In the records below, find the line with "# Three groups"; retype that line and all the following lines through the end, exactly, and add nothing.

(Stored data entries)
• • • •

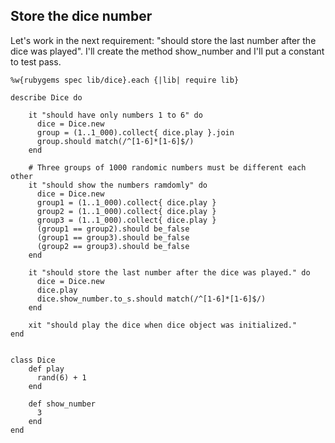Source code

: ## Store the dice number

Let's work in the next requirement: "should store the last number after the dice was played". I'll create the method show_number and I'll put a constant to test pass. 

	%w{rubygems spec lib/dice}.each {|lib| require lib}

	describe Dice do 

		it "should have only numbers 1 to 6" do 
		  dice = Dice.new
		  group = (1..1_000).collect{ dice.play }.join
		  group.should match(/^[1-6]*[1-6]$/)
		end

		# Three groups of 1000 randomic numbers must be different each other
		it "should show the numbers ramdomly" do 
		  dice = Dice.new
		  group1 = (1..1_000).collect{ dice.play }
		  group2 = (1..1_000).collect{ dice.play }
		  group3 = (1..1_000).collect{ dice.play }
		  (group1 == group2).should be_false
		  (group1 == group3).should be_false
		  (group2 == group3).should be_false
		end

		it "should store the last number after the dice was played." do 
		  dice = Dice.new
		  dice.play
		  dice.show_number.to_s.should match(/^[1-6]*[1-6]$/)
		end
	
		xit "should play the dice when dice object was initialized."
	end
	
	
	class Dice
		def play
		  rand(6) + 1
		end
	
		def show_number
		  3
		end
	end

• • • •

* RESPONSE FOR THIS EXERCISE
		# Three groups of 1000 randomic numbers must be different each other
		it "should show the numbers ramdomly" do 
		  dice = Dice.new
		  group1 = (1..1_000).collect{ dice.play }
		  group2 = (1..1_000).collect{ dice.play }
		  group3 = (1..1_000).collect{ dice.play }
		  (group1 == group2).should be_false
		  (group1 == group3).should be_false
		  (group2 == group3).should be_false
		end

		it "should store the last number after the dice was played." do 
		  dice = Dice.new
		  dice.play
		  dice.show_number.to_s.should match(/^[1-6]*[1-6]$/)
		end
	
		xit "should play the dice when dice object was initialized."
	end
	
	
	class Dice
		def play
		  rand(6) + 1
		end
	
		def show_number
		  3
		end
	end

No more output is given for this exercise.